The impact on the tourist agenda will be equally dramatic. The images of China – from the depth of its cultural heritage to the quality and breadth of it’s 5 star accommodation, and modern new airports will catapult China into one of the top tourist destinations in the world. The legacy of the world’s largest ever hospitality operation – will leave behind a whole new understanding of world class hospitality operating standards, that will help to provide a strong foundation for the future tourist industry throughout the country.
The Director the Australian Tourist Commission, John Morse described the hosting of the Sydney Olympic Games ‘ as the best thing that has ever happened to Australia’s tourism industry and forever changed the world’s view of Australia.’
The Games will became the hook the media had been waiting for to truly explore and present China to the world – and in doing so add a depth and dimension of the world’s knowledge of China.
Other key industries and sectors will also see dramatic and immediate benefits – from the Chinese broadcasting industry, after CCTV will have developed one of the most advanced broadcasting systems in the world, through to the advertising and marketing industry, which was in it’s infancy when Beijing was first awarded the Games in 2001, and now has been exposed through the programmes of the international Olympic sponsors, and some of the world’s best marketers.
It is unlikely that an Olympic Games will ever again have an impact on a nation in the way that the 2008 Olympics will have on China. The full benefit will not be fully appreciated perhaps for a full decade after the closing ceremony. The Games will showcase a new China to the world – one that few people have been exposed to date. Part of the real value to the Host nation of the Olympic Games is that the broadcast and international media presentation will focus as much on what is happening outside of the sports stadium as on the sports fields. This is what really drives the world’s fascination with the Olympic Games – to learn about a nation and its people and culture. It is not just about watching the athletes on the field of play setting new records.

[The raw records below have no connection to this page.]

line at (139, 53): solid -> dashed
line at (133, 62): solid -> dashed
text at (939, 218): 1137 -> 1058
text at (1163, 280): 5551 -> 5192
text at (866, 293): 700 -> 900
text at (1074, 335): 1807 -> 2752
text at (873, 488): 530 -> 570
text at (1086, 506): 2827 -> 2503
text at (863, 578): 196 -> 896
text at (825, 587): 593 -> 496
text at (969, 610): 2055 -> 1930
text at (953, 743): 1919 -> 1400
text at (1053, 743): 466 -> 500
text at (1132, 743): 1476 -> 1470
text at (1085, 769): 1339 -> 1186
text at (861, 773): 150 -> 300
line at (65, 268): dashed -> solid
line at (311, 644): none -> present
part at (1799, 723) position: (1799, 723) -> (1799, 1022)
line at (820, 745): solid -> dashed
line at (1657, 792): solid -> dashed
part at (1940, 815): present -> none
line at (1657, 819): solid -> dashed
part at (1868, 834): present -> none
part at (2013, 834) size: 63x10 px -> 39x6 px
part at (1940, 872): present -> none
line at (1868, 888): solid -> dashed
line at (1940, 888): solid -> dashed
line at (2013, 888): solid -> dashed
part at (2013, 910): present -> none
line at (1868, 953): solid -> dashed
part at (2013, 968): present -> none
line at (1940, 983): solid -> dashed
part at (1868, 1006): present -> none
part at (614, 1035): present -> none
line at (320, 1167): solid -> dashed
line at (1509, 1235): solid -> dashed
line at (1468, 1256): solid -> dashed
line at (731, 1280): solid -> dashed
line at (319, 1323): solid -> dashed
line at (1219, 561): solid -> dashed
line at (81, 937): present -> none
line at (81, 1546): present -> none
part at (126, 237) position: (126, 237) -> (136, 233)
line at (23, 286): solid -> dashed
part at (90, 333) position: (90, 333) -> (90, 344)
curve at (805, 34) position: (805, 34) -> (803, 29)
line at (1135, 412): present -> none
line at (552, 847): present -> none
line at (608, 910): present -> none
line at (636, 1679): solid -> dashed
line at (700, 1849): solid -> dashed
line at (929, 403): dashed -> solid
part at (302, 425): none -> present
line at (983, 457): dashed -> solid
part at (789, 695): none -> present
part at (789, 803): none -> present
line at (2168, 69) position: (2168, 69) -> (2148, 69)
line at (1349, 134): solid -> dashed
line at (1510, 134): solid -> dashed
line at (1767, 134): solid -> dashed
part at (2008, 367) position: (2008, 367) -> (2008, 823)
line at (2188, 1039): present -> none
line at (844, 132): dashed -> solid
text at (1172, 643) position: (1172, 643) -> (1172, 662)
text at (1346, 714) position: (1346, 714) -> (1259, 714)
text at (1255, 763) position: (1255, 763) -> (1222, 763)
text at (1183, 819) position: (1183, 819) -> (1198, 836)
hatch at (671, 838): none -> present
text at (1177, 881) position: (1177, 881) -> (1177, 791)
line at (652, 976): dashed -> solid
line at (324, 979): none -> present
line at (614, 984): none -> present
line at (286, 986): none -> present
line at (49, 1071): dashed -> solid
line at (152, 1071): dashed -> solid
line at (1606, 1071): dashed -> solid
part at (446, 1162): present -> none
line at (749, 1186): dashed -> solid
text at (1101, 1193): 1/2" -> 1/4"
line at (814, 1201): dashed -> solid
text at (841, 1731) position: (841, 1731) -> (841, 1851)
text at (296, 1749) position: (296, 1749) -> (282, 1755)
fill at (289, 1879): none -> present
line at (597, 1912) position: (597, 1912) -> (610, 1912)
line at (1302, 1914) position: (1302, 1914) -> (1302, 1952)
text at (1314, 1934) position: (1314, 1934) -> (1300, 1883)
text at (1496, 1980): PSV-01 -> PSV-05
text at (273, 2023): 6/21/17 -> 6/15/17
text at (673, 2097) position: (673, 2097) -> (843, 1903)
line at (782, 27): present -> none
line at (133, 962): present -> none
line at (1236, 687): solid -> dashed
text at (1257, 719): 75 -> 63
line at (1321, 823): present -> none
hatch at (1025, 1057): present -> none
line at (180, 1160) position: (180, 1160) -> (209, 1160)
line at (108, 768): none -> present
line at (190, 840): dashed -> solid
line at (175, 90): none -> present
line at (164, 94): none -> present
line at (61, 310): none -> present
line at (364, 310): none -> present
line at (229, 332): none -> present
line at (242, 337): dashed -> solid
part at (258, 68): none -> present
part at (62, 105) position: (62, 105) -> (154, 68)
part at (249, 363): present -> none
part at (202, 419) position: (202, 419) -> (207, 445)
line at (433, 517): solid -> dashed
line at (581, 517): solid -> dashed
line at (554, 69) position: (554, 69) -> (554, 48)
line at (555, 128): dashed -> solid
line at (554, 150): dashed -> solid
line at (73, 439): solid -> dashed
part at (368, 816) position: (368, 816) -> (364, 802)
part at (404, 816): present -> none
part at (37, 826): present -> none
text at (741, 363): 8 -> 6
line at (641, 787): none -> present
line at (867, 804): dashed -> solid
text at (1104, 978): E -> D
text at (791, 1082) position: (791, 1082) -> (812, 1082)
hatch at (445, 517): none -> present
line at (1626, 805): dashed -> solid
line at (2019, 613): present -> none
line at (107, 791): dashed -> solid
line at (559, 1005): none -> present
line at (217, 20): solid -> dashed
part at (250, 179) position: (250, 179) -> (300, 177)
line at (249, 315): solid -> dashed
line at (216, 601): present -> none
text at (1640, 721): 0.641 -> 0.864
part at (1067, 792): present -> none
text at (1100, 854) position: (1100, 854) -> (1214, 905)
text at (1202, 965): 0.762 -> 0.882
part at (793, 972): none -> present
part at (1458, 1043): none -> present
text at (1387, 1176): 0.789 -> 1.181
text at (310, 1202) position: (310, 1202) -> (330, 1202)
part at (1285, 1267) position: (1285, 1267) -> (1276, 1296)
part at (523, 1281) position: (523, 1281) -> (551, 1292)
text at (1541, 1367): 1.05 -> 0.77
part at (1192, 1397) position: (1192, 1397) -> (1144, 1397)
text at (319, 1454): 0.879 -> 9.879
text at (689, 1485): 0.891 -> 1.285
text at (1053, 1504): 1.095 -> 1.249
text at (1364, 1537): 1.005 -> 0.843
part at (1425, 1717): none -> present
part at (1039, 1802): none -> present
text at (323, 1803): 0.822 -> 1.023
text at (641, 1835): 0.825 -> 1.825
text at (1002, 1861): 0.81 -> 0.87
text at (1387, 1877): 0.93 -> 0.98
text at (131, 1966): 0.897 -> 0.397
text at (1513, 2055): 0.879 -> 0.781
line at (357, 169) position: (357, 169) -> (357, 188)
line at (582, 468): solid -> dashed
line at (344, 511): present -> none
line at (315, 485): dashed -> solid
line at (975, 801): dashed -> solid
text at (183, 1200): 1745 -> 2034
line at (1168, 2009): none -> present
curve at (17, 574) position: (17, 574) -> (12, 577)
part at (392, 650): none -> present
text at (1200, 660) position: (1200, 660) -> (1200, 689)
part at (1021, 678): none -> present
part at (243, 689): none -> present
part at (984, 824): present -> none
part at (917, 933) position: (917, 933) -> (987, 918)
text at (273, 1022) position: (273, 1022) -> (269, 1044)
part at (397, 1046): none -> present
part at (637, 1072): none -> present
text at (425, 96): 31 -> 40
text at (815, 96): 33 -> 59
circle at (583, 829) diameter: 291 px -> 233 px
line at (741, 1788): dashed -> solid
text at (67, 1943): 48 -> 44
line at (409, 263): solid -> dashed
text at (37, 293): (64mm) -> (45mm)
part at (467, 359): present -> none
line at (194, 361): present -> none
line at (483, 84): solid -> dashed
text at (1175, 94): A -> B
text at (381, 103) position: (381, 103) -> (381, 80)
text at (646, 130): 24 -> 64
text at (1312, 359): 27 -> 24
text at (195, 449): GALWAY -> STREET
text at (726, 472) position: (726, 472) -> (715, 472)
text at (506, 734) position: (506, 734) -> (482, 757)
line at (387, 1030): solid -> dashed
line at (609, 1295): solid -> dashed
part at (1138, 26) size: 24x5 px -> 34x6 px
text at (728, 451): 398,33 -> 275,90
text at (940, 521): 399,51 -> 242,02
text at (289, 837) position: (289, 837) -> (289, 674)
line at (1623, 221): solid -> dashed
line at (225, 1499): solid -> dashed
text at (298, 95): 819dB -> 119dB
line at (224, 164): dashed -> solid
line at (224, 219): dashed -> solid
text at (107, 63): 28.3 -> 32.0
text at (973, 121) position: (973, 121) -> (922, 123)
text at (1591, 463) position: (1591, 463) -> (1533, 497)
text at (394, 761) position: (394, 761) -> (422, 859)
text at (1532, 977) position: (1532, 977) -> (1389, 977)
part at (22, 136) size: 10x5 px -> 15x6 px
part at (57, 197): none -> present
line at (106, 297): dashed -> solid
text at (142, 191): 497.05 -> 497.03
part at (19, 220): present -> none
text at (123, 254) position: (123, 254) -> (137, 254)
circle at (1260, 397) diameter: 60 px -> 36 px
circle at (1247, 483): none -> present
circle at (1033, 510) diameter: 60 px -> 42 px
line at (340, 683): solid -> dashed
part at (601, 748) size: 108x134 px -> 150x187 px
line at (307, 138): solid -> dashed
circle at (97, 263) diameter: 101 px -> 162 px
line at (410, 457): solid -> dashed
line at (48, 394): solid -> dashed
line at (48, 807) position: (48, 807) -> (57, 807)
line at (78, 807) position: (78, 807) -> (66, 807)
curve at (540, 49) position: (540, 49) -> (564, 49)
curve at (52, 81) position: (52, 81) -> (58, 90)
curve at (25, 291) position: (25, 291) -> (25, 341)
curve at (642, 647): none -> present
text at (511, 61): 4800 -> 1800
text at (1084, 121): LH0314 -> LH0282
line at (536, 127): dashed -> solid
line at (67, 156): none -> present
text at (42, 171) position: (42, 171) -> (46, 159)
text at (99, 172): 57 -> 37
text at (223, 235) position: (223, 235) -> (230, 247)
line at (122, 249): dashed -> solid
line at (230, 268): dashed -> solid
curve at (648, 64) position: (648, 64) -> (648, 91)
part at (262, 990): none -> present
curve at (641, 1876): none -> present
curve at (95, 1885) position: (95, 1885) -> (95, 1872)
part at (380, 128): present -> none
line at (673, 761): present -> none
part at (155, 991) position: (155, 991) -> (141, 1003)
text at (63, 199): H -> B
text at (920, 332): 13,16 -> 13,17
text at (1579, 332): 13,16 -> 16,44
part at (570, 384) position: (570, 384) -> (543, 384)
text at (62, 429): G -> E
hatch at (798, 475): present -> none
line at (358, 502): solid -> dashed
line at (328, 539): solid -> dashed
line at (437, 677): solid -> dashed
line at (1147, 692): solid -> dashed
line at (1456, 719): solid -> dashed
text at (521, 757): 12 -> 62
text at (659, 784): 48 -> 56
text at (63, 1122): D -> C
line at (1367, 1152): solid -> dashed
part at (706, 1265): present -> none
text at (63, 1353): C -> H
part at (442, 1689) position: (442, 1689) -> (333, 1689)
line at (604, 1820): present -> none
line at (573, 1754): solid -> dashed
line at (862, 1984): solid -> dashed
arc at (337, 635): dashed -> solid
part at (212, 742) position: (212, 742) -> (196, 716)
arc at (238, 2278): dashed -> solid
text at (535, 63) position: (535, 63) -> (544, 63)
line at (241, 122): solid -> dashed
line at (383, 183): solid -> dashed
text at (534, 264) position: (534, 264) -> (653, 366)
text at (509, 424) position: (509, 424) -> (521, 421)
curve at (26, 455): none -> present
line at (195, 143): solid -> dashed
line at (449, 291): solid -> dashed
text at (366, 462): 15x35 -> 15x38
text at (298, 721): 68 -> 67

The Olympic Games will be a 17 day non stop advertisement to the whole world – with nothing else to distract the world’s attention. No other competition. The 17 day advertisement is not about the Olympic sponsors. It is about China and Chinese people. And when the IOC President, Dr Jacques Rogge brings the Games to a close on 25th August, 4 billion people around the world will have a whole new understanding of the real modern China; 1 billion Chinese will feel a new sense of pride and confidence in their nation’s achievements on the world stage. China will have a whole new image – and that has the potential to benefit every corner of the nation and every company.